Once the person’s physical needs are addressed, Pipkin said the chaplains move on to “deep soul work,” asking questions like, “How are you feeling? What does this mean for you?”
“We all understand that this is a prayerful place, Oceti Camp is a camp of prayer. In my whole life, I’ve never been around so many people praying and praying for a single cause … this is prayer in action and prayerful action all at the same time,” he said.
Thirty chaplains, including Episcopalians, Unitarians, Quakers, hospital and prison chaplains, are spending their days in camp through Dec. 7, while sleeping on the floor of St. James’ Episcopal Church in nearby Cannon Ball. On the evening of Dec. 4, Pipkin said, there was a line of veterans from recent and past conflicts still waiting to get into the camp.
“I’ve seen vets in wheelchairs … I just met an 80-year-old veteran from Alaska; it’s fascinating to me,” he said. “This has been very healing as a vet who has experienced conflict.”
Also on Dec. 5, during a forgiveness ceremony held in the pavilion of the Knights Prairie Casino and Resort on the Standing Rock reservation, non-native veterans including Wesley Clark Jr., son of the retired U.S. Army General, knelt for 14 minutes asking elders for the forgiveness of sins committed by the U.S. government against Native Americans. Following the ceremony, Native American veterans were asked to come forward and make relationships with those who were apologizing, and they did so by exchanging hugs and handshakes, said Stanley.
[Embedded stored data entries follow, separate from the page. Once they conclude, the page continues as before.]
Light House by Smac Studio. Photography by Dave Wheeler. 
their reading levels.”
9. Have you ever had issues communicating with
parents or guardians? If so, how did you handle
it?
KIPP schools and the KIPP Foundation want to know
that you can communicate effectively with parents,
“Forgiveness and reconciliation is what Dave Archambault was talking about, and of course that resonates with us Episcopalians,” said Stanley. “This is a whole new chapter between natives and the rest of the United States.”
The Episcopal Church has supported water protectors and their allies since August when opposition to the Dakota Access Pipeline began in earnest. And the support will continue, said Floberg.
The Church will continue to provide support comfort and pastoral care to people on the ground, and Floberg is encouraging Episcopalians to continue to come to Standing Rock in a show of solidarity; yesterday as the announcement was made, a group from Rochester, New York, was making its way.
“What we are doing is we are staying where the people are, that is where the Church belongs, among the people, and we continue to call for Episcopalians and clergy to come and bear witness here. We’re not calling for people to turn around.”
— Lynette Wilson is an editor/reporter for Episcopal News Service. The Rev. Lauren Stanley contributed reporting from the ground in North Dakota.